[Opening Information shown section]
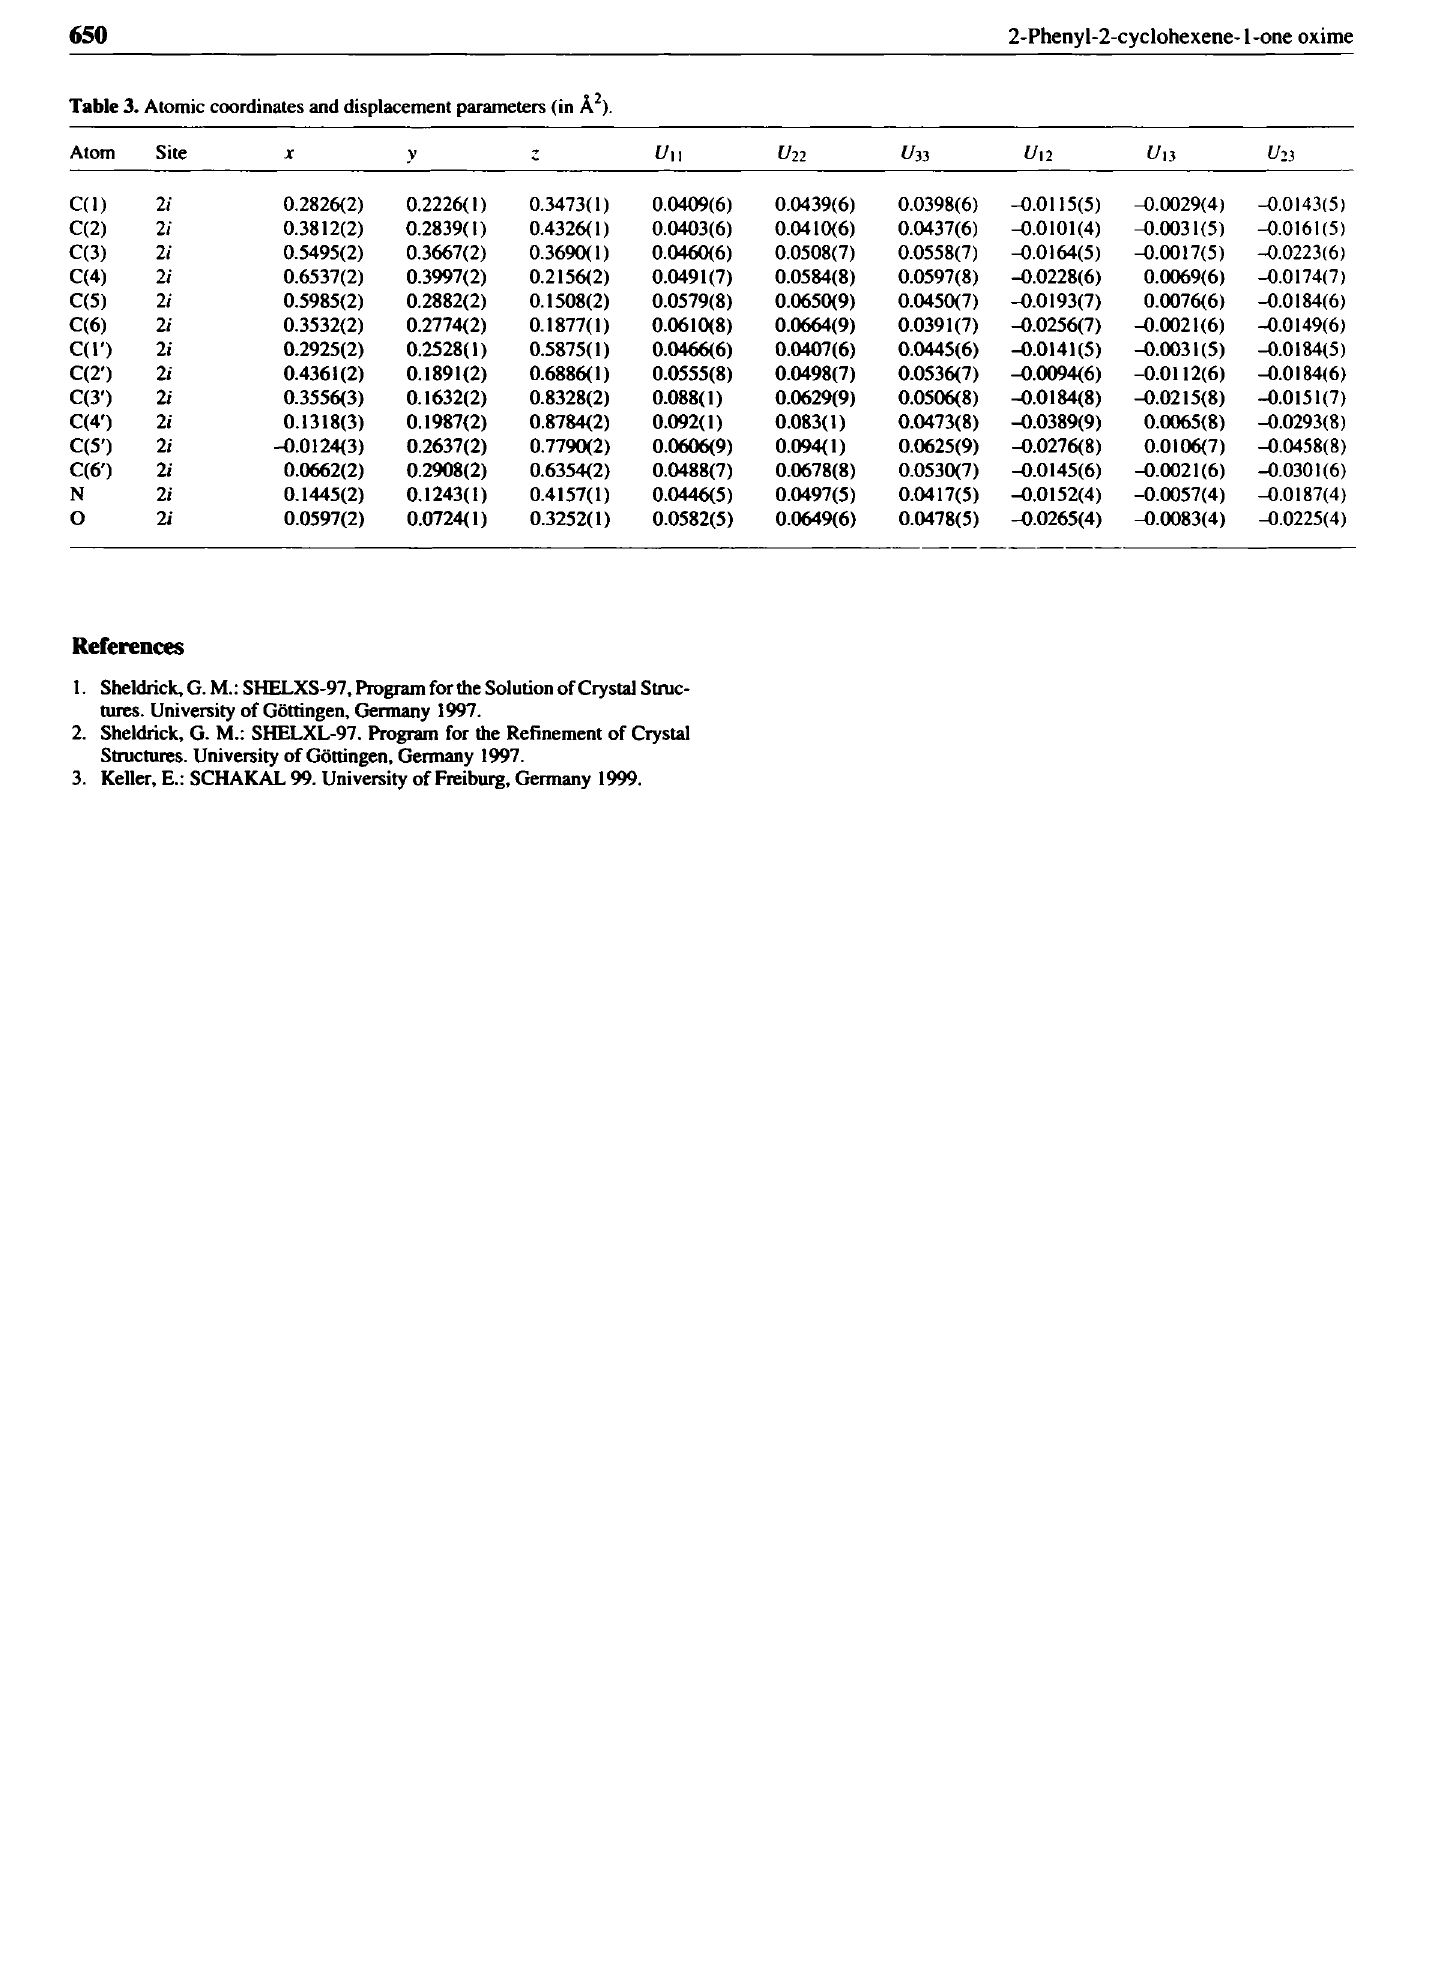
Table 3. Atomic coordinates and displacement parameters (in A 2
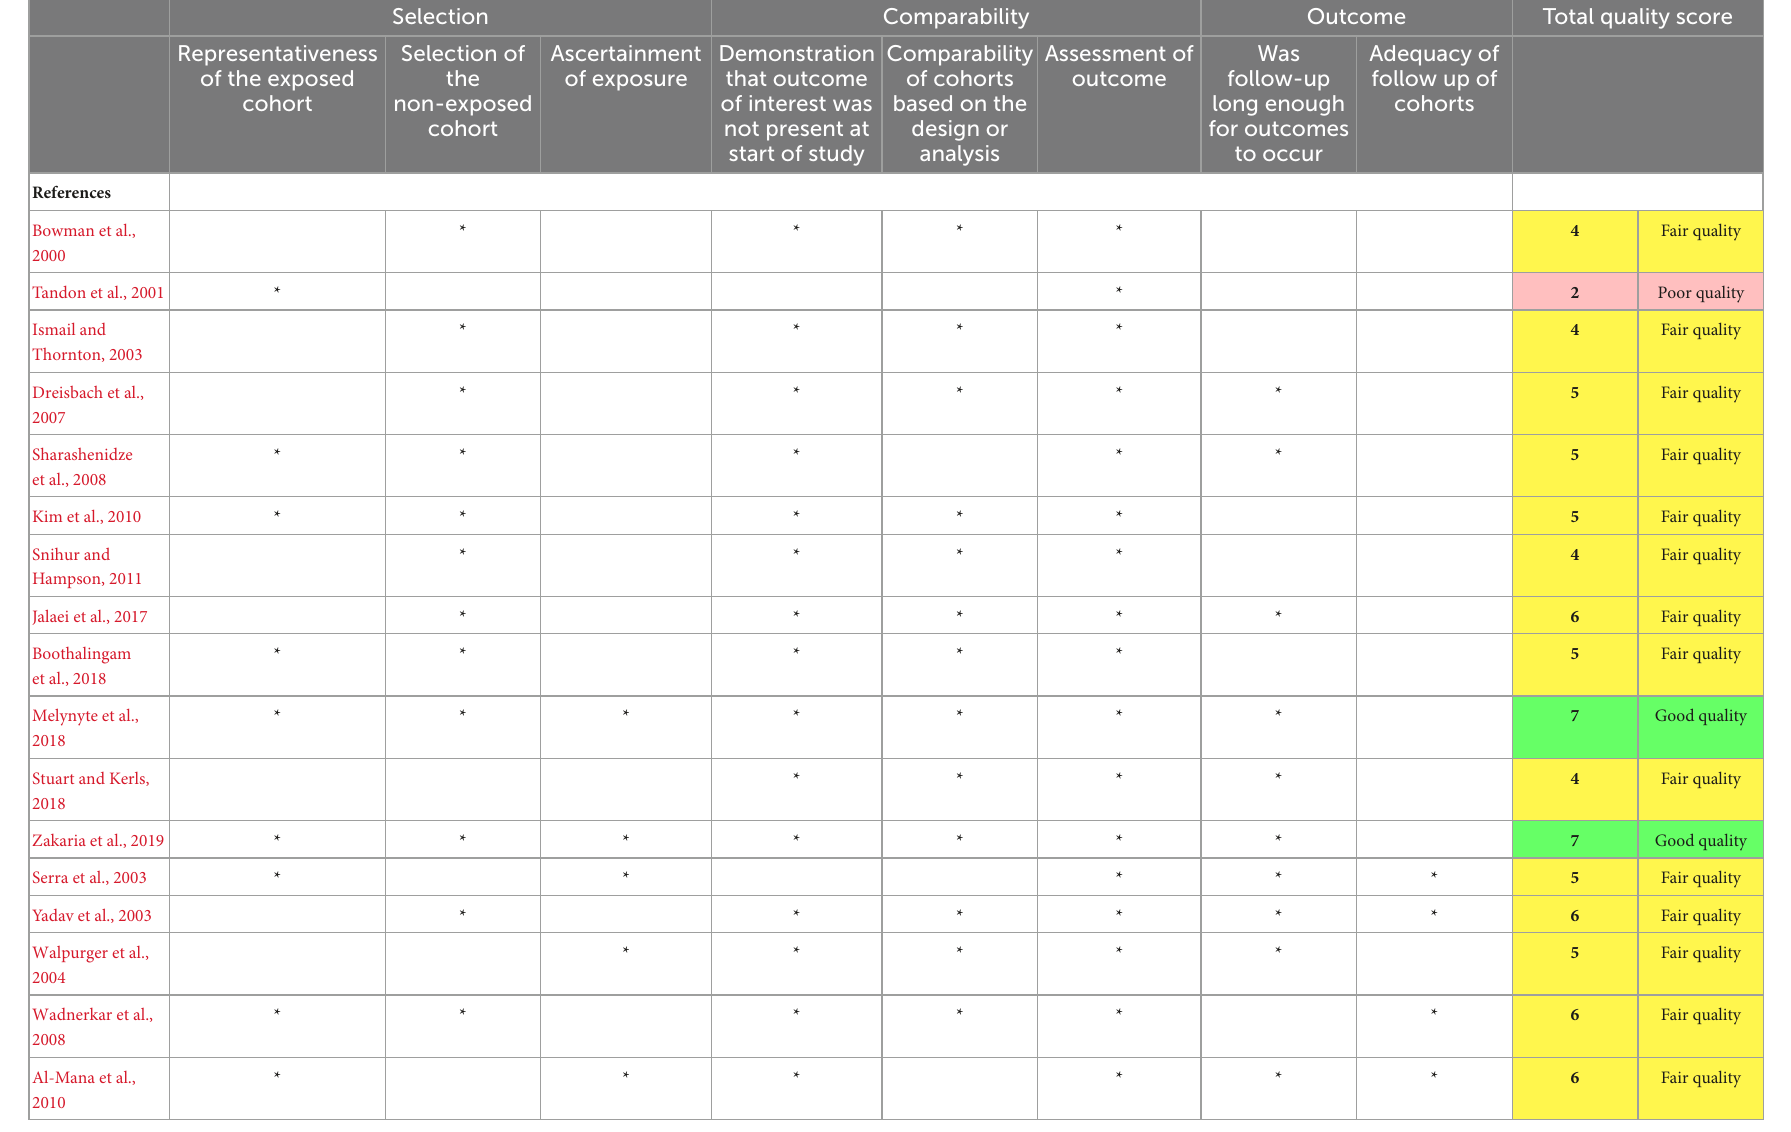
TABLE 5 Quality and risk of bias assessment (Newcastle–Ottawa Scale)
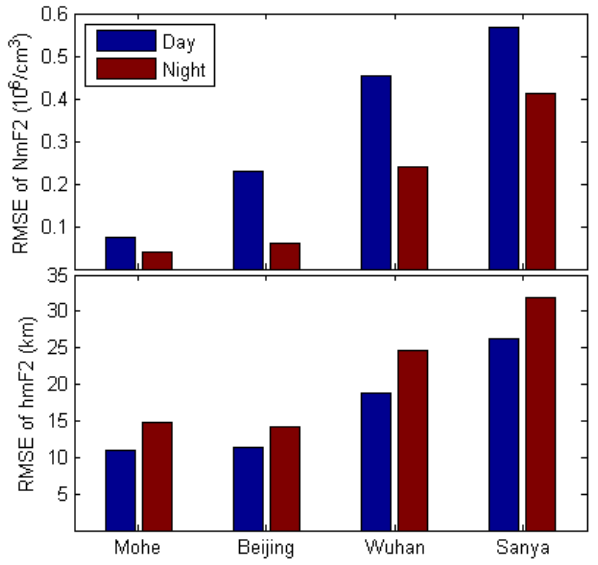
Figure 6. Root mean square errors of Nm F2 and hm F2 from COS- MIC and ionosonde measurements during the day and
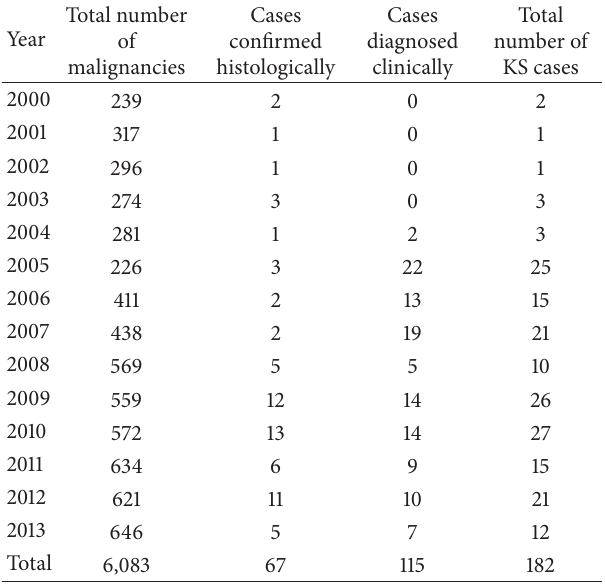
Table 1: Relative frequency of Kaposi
[Closing Information shown section]
◆ Brief:
Everything from the line containing "TABLE 5 Quality" through the last line of the listing above must be output exactly, except the pictures.

◆ Expected output:
TABLE 5 Quality and risk of bias assessment (Newcastle–Ottawa Scale)
Figure 6. Root mean square errors of Nm F2 and hm F2 from COS- MIC and ionosonde measurements during the day and
Table 1: Relative frequency of Kaposi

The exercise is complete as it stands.